There is a lecture on our website that I gave to the members of the Royal Dublin Society on 19th November. It sets out my vision for a sustainable future. In summary we say:
• Electricity demand will have doubled by 2050;
• CO2 will be reduced by 80% from its 1990 level by 2050;
• There will be no more fossil fired power stations built after 2030;
• All private transport will be in pure electric vehicles, probably as early as 2035
• House design will have changed so that all heating will be by solar and geothermal.
Cities will be laid out to facilitate a work-life balance more rational than exists now. Suburbs will have become ex-urbs and people will live closer to where they work.
The principal solution to the world’s energy will be renewable, wind, ocean, solar, geothermal and hydro.
Nuclear has a very limited role to play. We need to recognise that such a vision will not be achieved with the current kit of technologies.

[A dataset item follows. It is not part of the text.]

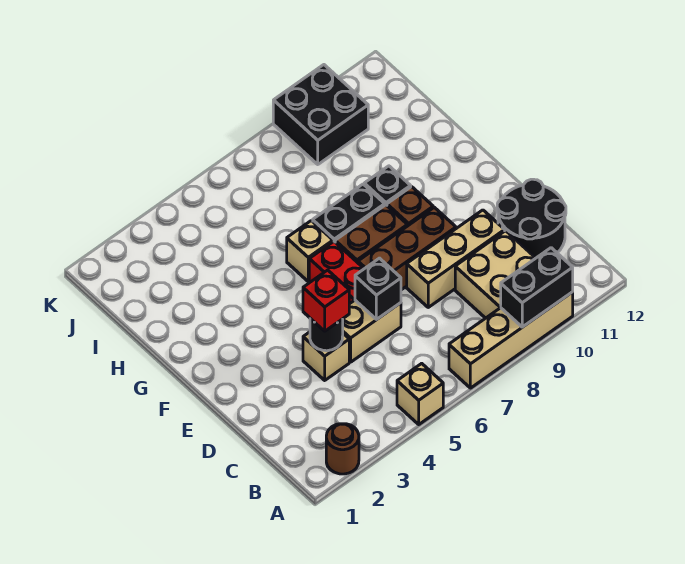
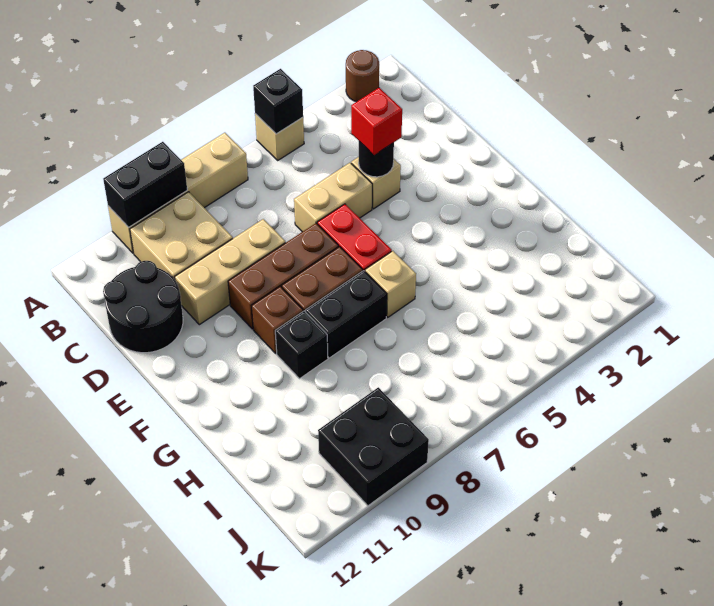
black 1x1 brick [355,258,401,319] -> black 1x1 brick moved to [253,69,303,134]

Let me give an example of what we have in mind. The electricity grids which we used to bring power from power station to the customer for the past 100 years are no longer adequate for the new sustainable future. You can move fossils around the world and burn them at will. We must take the renewable energy from where they occur naturally. So we need completely new transmission grids. At the very least it means that current grids need to be extended massively into remote areas and particularly into the sea.
When we go into the sea the grids will have to be in DC as distinct from AC as exists now. This is new technology in so far as it is now necessary to build grids as distinct from merely building point to point connections. A DC grid offshore would have to have the same reliability as the AC one onshore.
There will be massive new costs associated with building these new grids. As with wind energy we will add cost in the short-term so that we can access free basic energy for the entire future.
It is doubtful if the customer will even perceive a short term increase in price. New grids will connect up Europe and movement of cheaper electricity across the grids will help reduce costs to the customer.
The main point is that we can’t meet the target of an 80% reduction in CO2 without a revolution in the way we make and distribute electricity. This age is in chaos but for the plant it is a creative chaos. A large percentage of economic activity on the planet over the coming 30 years will be given to organising our energy for the coming centuries.